Labour

Public sector is the place to be

Re: Comments about Patty Ducharme’s letter published on March 9, 2011, in the National Post

The debate on whether or not public sector employees are better paid than their private sector counterparts is an old one and is not about to be settled anytime soon.

First, comparisons are often difficult to make as some public sector positions do not have real private sector equivalents.

Secondly, in Quebec for example, the salary of public sector employees (i.e. only taking into account the hourly rate) tends to be lower than the salary of comparable positions in companies which employ 200 employees or more.

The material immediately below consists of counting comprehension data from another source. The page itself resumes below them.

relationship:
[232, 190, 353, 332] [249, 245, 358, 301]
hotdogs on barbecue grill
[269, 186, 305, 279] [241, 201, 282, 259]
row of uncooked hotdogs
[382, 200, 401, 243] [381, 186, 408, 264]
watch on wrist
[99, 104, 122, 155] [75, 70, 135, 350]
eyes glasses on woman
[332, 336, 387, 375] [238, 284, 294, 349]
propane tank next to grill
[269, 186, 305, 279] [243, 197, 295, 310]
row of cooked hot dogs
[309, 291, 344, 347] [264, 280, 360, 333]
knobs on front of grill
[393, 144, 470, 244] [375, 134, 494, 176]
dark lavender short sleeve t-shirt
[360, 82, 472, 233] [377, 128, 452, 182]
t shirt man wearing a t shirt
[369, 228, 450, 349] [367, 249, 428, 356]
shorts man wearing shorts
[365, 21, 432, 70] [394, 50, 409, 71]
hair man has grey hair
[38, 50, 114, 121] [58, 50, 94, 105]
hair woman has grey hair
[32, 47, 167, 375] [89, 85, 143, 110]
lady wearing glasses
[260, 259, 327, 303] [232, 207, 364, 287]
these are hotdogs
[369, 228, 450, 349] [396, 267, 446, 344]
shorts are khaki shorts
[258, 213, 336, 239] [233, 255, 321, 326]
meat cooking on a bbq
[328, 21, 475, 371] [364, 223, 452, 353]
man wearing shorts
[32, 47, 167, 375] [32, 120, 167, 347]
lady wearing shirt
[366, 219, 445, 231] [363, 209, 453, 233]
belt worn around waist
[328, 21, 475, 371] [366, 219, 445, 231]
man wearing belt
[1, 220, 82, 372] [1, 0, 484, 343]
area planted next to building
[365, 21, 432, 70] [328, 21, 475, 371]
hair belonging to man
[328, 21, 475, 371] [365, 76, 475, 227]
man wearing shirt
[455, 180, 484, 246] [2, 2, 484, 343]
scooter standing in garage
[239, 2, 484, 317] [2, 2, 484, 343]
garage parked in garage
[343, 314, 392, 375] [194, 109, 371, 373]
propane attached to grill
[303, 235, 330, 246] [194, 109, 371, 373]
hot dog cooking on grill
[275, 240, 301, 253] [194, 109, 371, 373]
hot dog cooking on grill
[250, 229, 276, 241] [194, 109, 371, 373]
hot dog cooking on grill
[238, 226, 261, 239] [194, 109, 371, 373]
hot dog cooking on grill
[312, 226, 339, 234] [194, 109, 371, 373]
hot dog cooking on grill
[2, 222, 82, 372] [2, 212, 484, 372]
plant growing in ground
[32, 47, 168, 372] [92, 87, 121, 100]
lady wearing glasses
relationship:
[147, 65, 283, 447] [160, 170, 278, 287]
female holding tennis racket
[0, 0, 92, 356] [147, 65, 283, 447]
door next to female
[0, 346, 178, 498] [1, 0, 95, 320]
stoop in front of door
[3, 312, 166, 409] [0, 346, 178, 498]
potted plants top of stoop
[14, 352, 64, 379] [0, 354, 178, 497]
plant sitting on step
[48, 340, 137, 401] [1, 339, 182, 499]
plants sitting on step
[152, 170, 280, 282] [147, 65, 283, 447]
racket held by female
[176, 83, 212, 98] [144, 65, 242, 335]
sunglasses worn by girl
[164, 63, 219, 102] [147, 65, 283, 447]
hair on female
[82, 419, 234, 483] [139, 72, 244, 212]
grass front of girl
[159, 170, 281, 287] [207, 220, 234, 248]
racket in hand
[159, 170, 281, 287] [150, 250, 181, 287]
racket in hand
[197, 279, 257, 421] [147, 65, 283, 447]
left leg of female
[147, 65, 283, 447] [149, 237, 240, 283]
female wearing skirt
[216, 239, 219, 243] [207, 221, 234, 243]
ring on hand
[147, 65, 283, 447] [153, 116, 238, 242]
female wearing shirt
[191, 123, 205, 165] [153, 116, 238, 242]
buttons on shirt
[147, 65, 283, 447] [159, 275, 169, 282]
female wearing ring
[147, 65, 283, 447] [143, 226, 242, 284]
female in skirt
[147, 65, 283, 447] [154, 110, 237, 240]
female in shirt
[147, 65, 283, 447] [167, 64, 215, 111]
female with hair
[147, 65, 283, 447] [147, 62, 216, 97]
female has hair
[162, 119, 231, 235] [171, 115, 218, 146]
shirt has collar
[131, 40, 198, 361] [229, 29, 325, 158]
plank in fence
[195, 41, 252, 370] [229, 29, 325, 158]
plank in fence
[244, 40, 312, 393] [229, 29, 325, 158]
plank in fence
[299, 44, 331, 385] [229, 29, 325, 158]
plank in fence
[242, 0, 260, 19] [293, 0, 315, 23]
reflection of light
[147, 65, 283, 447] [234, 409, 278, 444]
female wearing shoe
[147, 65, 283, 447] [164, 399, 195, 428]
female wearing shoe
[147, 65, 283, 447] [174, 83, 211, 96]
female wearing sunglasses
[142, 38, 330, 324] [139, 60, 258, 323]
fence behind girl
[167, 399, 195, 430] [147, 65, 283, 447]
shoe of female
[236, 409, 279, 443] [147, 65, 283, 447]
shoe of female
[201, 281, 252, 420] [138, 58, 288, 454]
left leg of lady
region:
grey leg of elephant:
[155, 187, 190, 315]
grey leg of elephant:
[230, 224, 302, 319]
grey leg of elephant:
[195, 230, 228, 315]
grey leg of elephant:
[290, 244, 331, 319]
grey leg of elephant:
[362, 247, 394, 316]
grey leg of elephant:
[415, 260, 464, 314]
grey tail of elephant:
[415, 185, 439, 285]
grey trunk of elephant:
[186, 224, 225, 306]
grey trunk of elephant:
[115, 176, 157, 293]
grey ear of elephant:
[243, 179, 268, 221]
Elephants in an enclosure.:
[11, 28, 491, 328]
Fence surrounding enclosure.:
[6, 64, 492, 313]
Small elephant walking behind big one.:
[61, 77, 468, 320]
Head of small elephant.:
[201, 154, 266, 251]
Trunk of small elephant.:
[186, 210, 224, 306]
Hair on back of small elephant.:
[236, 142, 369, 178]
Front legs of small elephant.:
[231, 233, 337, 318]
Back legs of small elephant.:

However, this assessment changes quite a bit when we look at total compensation rather than just at the hourly rate. Indeed, when employee benefits are taken into account, including defined benefit pension plans (and the huge actuarial advantage that a public sector employee gains from not having to leave his position if he does not want to because of job security), the number of hours worked, the number of paid vacations and days of sick leave, and so on, then we can say that public sector employees are paid more, for most positions, most of the time.

I suspect that this is also true at the federal level as well as in other provinces.

But the ultimate test will not come from studies by the Montreal Economic Institute, the Frontier Centre for Public Policy, the Canadian Centre for Policy Alternatives or any other think tank, whether “right wing,” “left wing” or ideologically clueless. Indeed, the real test is that of the market: i.e. do public administrations generally have problem recruiting people? Are public sector employees massively resigning from their jobs in order to go work in the private sector? The answer, clearly, is no. Conversely, most private sector workers that I know (except the ones at the upper end of the executive class) would leave their private sector job tomorrow morning in exchange for a full time position with job security within the public sector.

Michel Kelly-Gagnon is President and CEO of the Montreal Economic Institute.